Magical Black Man
There’s an interesting list over at The Onion AV Club of “13 Movies featuring magical black men”. You know the type: benevolent Christ-figures who give their all to an undeserving white person, teaching them how to dance and do kungfu (think Morpheus), never asking anything in return.
When I went to Rocky Point High School in New York, I remember reading a preponderance of books that were basically high-minded variations on this theme. In Walkabout, an Australian aborigine teenager helps two white kids to survive in the outback, and when the girl rejects his affections (in the mildest way possible) he loses the will to live and fades into death as mild as a lamb. I guess he had to pay the ultimate price, as it seems most magical black people do, in his case for having any desires of his own.
I assume that the magical black person also includes the black sidekick, long a staple of cartoons and these days best played by Eddie Murphy is Mulan and Shrek. The main difference between the other MBPs is that he grumbles a lot while saving the white person’s life. Also don’t forget Ernie Hudson in The Basketball Diaries, who locked up Jim Carroll and forcibly detoxed him. I’m sure we could play this game all day, there are plenty of movies with this trope.

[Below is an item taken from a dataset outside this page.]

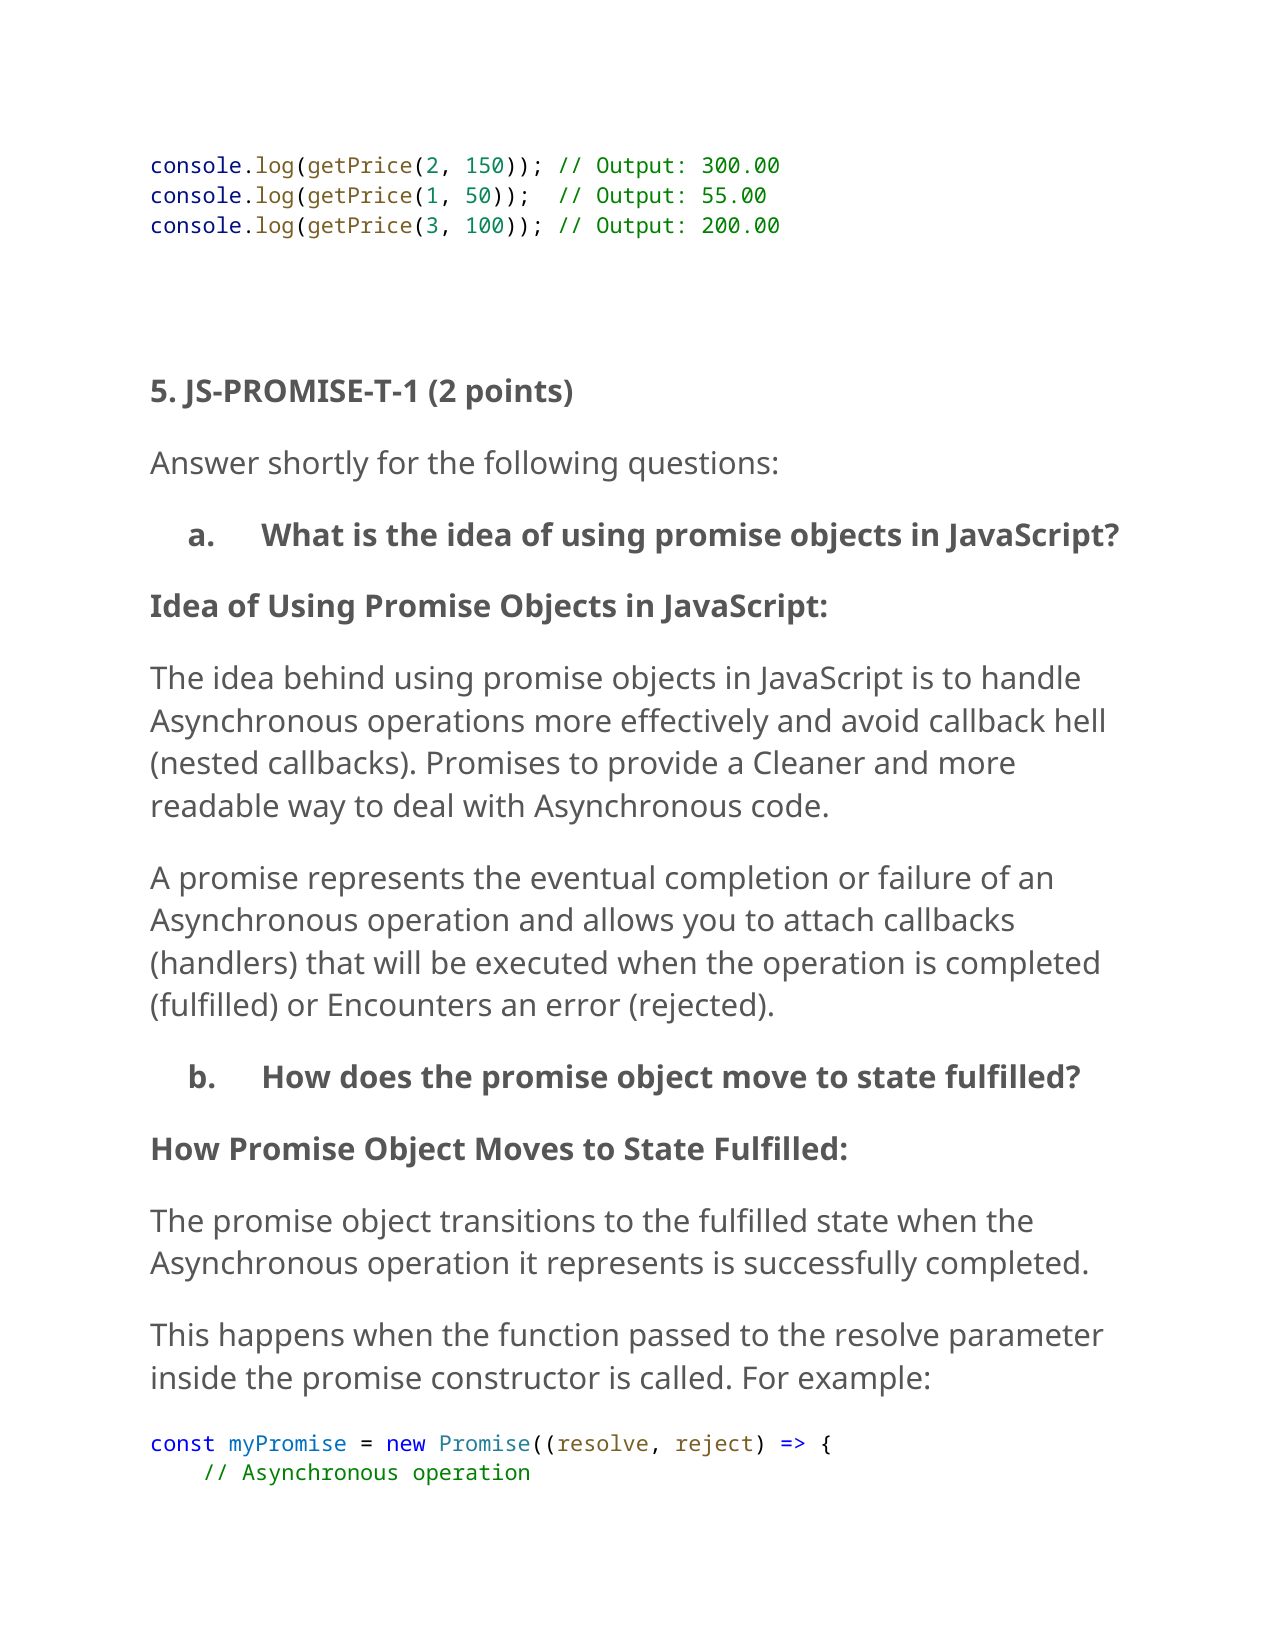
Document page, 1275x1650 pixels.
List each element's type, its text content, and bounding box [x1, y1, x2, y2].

The AV Club article suggests that Hollywood writers don’t know anything about black people so instead of giving them rich characters and backstories they have no backstory and magical powers. I think there is one other factor at play. Interactions between blacks and whites are on occasions complex and rife with subtext, and so movies do anything they can to make them simpler, whether it’s making the characters adoptive brothers (Money Train and that movie where Mark Wahlberg and the other three guys avenge their foster mother), making the black character a fantasy element or ‘not real’ (What Dreams May Come springs to mind) or making the black character unwaveringly devoted to the white character for some reason (Silver Streak). That way audiences don’t have to worry about which side of town who is from and what’s going on back at the black character’s house, thus uncluttering and unfettering the imagination. Who would want to think about Bagger Vance’s family life in 1920s Georgia? That would be depressing.